Things to see in Madison, Indiana
Aug. 3-5, we were in Madison, IN, for a family reunion at Clifty Falls State Park. There is a lodge in the park, along with trails for hikers ranging from easy to rugged, deeply cut gorges, sheer rock walls, plunging waterfalls, ample wildlife, and a nature center with seasonal programs.
We have friends who live in Madison, and a few years ago while visiting with them we toured the Lanier Mansion State Historic Site, the restored 1844 Greek revival residence of James F. D. Lanier, one of Indiana’s most important nineteenth century citizens.
There are several other sites of historical importance in Madison which we have not taken the time to see but which sound quite interesting and would make a great day field trip.
1. The Madison Visitors Center, 601 W. First St. (812-265-2956, www.visitmadison.org), provides local, regional, and state information, with a ten-minute video presentation on Madison and local souvenirs.
2. The Jefferson County Historical Society Heritage Center, 615 W. First St. (812-265-2335, www.jchshc.org), has permanent and changing exhibits devoted to the history of southern Indiana and the mid Ohio Valley with emphasis on the Civil War, steam boating, and early Scots immigrants.

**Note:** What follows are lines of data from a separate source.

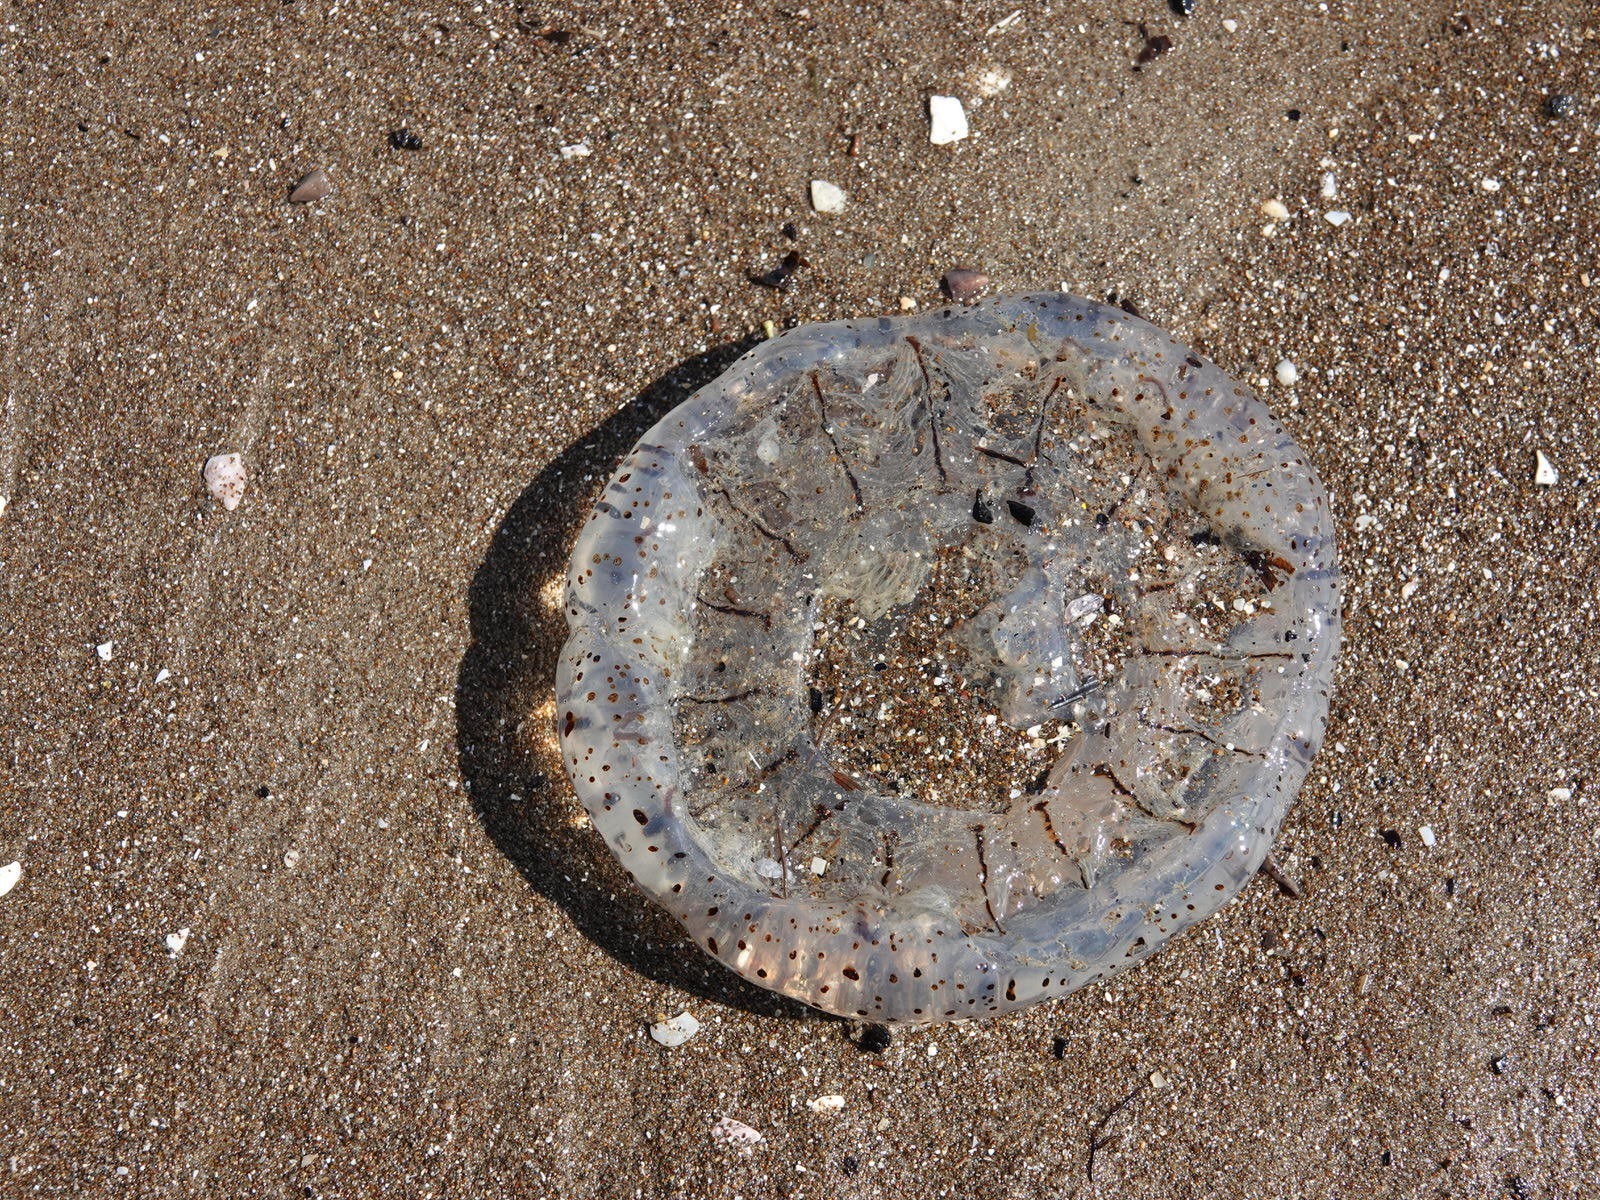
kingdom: Animalia
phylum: Cnidaria
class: Scyphozoa
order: Semaeostomeae
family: Cyaneidae
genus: Desmonema
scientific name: Desmonema gaudichaudi
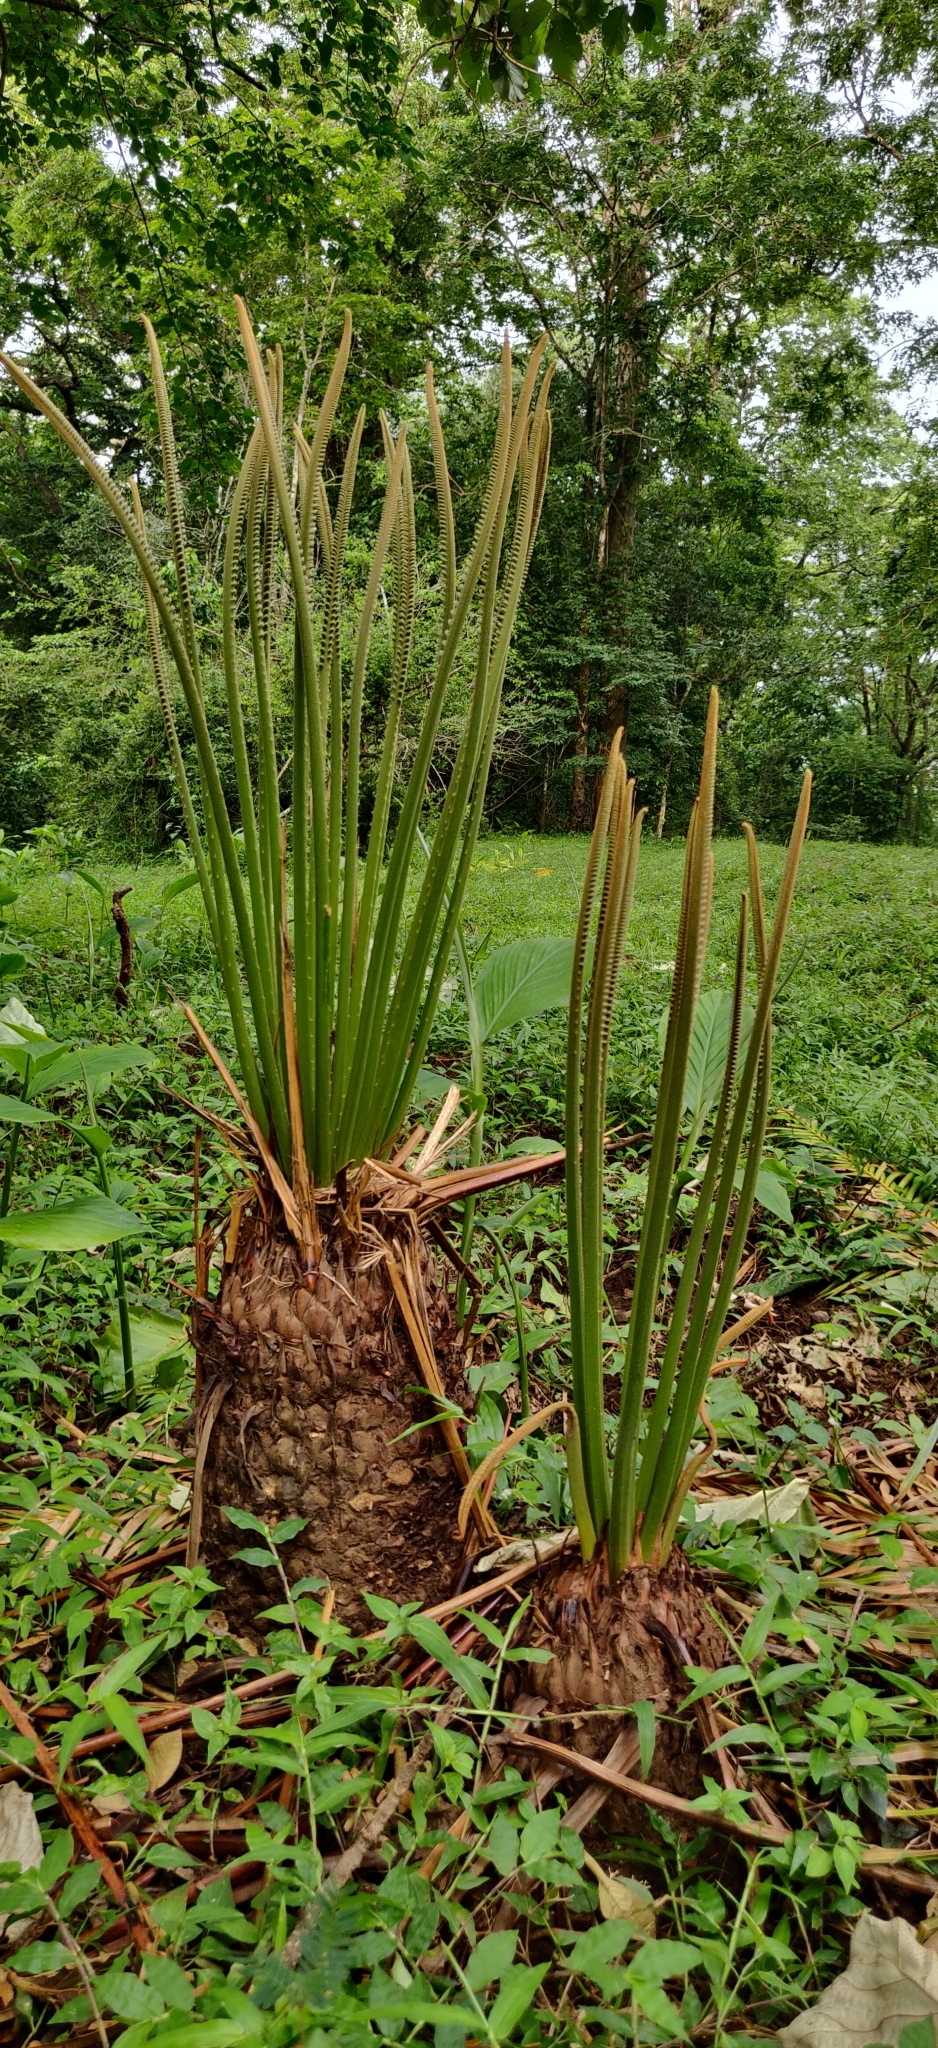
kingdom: Plantae
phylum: Tracheophyta
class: Cycadopsida
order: Cycadales
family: Cycadaceae
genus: Cycas
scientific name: Cycas circinalis
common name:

3, The Madison Railroad Station, 615 W. First St. (same info as Jefferson County Historical Society), was opened in 1895 and noted for its Octagonal Waiting Room surmounted by stained glass windows. It is filled with artifacts and displays devoted to railroad history.
4. Dr. William Hutchings’ Office and Hospital, 120 W. Third St. (812-265-2967, www.historicmadisoninc.com), is the late nineteenth century office and hospital of a horse-and-buggy doctor containing most of the original equipment and family furnishings.
5. African Methodist Episcopal (AME) Church, 309 E. Fifth St. (same info as Dr. Hutchings’ Office), built in 1850 by the city’s early free African American community, is one of the oldest buildings of its kind in the U.S., commemorating Madison’s important Underground Railroad heritage.
6. Francis Costigan House, 408 W. Third St. (same info as Dr. Hutchings’ Office), a freshly restored Greek revival townhouse,was built by Francis Costigan, Madison’s most premier architect and master builder, for his family and displays grand nineteenth century styles.
7. Schroeder Saddletree Factory Museum, 106 Milton St. (same info as Dr. Hutchings’ Office), is America’s only restored nineteenth century saddletree factory. You can see antique powered machines spin into action showing how the Schroeder family made saddle frames, clothespins, and other products.
8. Historic Eleutherian College, 6927 W. State Rd. 250 (812-273-9434, www.eleutherian.us), is a pre-Civil War site, educating all races and genders, established by abolitionists, and a National Designated Underground Railroad Site.
9. Jeremiah Sullivan House, 304 W. Second St. (same info as Dr. Hutchings’ Office), was built in 1818 and is considered Madison’s first mansion. This stately Federal style structure was home to one of Madison’s most distinguished leaders whose family lived in the home for over seventy years.
10. Schofield House, 217 W. Second St. (812-265-4759) was built around 1816 in the Federal style and is believed to be the first two-story tavern house in Madison. It is maintained by the Indiana Masonic Lodge.
11. In nearby Hanover is Hanover College (812-866-7000, www.hanover.edu) , founded in 1827. It is the oldest four-year college in Indiana and has a Science Center with displays which include colorful minerals, rare and unusual fossils, art and cultural exhibits, a butterfly collection, and more.